Passage to read
++++++++++

Consett’s Mica McNeill made Winter Olympic history last month when she became the first British female bobsleigh driver to secure a top-eight finish at the Games. Chief Sports Writer Scott Wilson spoke to her about her battle just to make it to Pyeongchang

MICA McNEILL can vividly remember the moment she thought her Winter Olympic dream was about to be snatched away from her.

Sitting down with officials from the British Bobsleigh and Skeleton Association, the British number one was told there was no longer sufficient funding to send her to the Games.

There was frustration that almost a decade of hard work and sacrifice was going to count for nothing. There was incredulity at the timing of the move, just five months before the Winter Olympics were due to begin. But there was also anger at the decision to withdraw funding from the women’s team while three men’s squads were still being supported on the path to Pyeongchang.

McNeill and her partner, Mica Moore, had matched the mens’ results over the course of the season, indeed on many occasions, they had surpassed their male peers. So why were they the ones that were having to suffer?

“Right from the moment we were told, we said, ‘This isn’t right’,” said McNeill, who first took up bobsleigh on the dry track at Camp Hill, near Richmond, as a teenager. “We wanted to fight for ourselves because we’d given so much to try to make it to the Olympics, but we also wanted to fight to make sure women’s sport was properly represented.

++++++++++

Material provided
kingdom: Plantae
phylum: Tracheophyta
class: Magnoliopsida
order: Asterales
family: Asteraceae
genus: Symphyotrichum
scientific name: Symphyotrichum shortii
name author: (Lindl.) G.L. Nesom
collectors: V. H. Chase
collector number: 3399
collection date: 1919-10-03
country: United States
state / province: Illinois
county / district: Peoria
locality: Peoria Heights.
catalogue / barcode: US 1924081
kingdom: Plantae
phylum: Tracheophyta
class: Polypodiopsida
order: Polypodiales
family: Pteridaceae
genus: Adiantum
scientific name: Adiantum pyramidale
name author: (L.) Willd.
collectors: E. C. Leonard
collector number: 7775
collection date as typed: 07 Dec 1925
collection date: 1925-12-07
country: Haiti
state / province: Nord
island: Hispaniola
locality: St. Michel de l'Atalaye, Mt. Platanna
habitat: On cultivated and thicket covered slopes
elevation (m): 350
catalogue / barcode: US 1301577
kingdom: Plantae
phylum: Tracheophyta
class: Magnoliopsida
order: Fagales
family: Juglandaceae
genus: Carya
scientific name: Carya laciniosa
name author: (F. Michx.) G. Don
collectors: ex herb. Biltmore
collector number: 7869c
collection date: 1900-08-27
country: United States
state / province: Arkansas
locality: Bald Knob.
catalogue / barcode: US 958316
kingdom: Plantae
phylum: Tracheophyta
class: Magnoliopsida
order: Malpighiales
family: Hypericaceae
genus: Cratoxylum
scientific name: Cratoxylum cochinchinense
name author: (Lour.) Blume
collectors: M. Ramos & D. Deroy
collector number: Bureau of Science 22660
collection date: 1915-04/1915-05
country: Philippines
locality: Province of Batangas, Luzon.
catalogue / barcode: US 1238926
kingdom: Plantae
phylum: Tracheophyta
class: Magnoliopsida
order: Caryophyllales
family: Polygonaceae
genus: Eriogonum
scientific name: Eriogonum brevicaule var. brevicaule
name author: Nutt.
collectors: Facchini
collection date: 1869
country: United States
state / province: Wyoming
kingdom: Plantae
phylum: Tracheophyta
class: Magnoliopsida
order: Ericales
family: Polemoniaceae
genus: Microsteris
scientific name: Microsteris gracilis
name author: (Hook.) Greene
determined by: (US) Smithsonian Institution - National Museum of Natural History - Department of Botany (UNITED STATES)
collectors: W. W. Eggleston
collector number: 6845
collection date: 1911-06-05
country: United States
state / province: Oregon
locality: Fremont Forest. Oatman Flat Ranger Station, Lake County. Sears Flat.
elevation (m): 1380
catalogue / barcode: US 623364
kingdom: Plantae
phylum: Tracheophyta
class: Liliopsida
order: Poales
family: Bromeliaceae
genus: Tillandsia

++++++++++

Work instructions
**a.** In the article about Mica McNeill, where did she first take up bobsleigh?
**b.** Carry on the article about Mica McNeill's fight to reach Pyeongchang from the point where it stops.

Exercise responses
**a.** She first took up bobsleigh as a teenager on the dry track at Camp Hill, near Richmond.

**b.**
“Young girls need role models, and it’s important for sport to provide that. It’s important that girls can look at people competing on TV and think, ‘I can do that’. Women shouldn’t be pushed to the back or singled out because of gender, and we weren’t going to allow that to happen.

“Winter sports in general are seen as minority sports, so we thought it was important that women in our sport weren’t marginalised even further. We didn’t want girls turning on the Winter Olympics and thinking, ‘Oh, there’s not a British women’s team so women mustn’t be able to do bobsleigh’. It was important to counter that.”

So instead of feeling sorry for herself, McNeill embarked on a crowd funding drive that eventually raised more than £40,000 through public donations.

That money enabled her to complete the World Cup season, guaranteeing her qualification for the Olympics, and helped fund her participation in Pyeongchang, where she piloted the British sled to an eighth-place finish.

No British women’s team had ever finished so high, and having had to overcome so many obstacles just to make it to the start line, McNeill is justifiably proud of her achievements.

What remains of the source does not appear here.